By taking up arms Ayers and violent advocates like him didn't do the first major non-violent populist uprising in the country any favors--and he almost knocked off Obama in the process. Thankfully, he kept his mouth shut during the campaign.
The WU were mostly the hotheads and ideologues of the movement. The example of ML King (and Gandhi, of course)--as close as we were to them at the time--wasn't good enough for them. They concluded that violence against violence was the only answer--and obviously Ayers still thinks the same way.
He's not even entering into a conversation on a responsible level.
I've written my own book about this, which, of course, hasn't been published, because it's much more newsworthy to throw bombs than advocate peace. The real story of what happened in those years still hasn't been told. When the WU started to advocate violence at Western to start burning and bombing, I said "no," and if you do it, I wasn't going to cover for them. It was a battle waged behind the scenes at colleges all over the country.

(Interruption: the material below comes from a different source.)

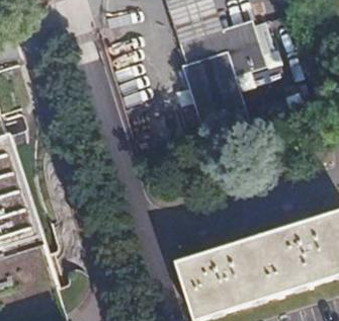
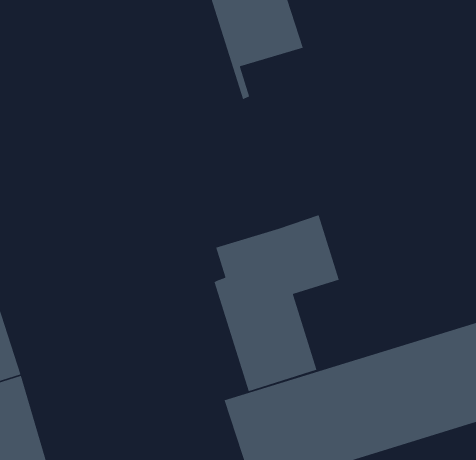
building: [185,25,266,140] -> [213,214,340,392]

In the case at my school, the result was they waited until I left to do their deeds--and throw the cause of peace out the window for the better part of the next forty years. History didn't prove them right, it proved those with the discipline to remain non-violent right.
That he still won't take it back says he isn't much different than the ideologue he was back then, and the years in between have taught him nothing. I consider Ayers a man who deserves the contempt of not just the mob, but those who refused to be caught up in the mob mentality at that time--and today.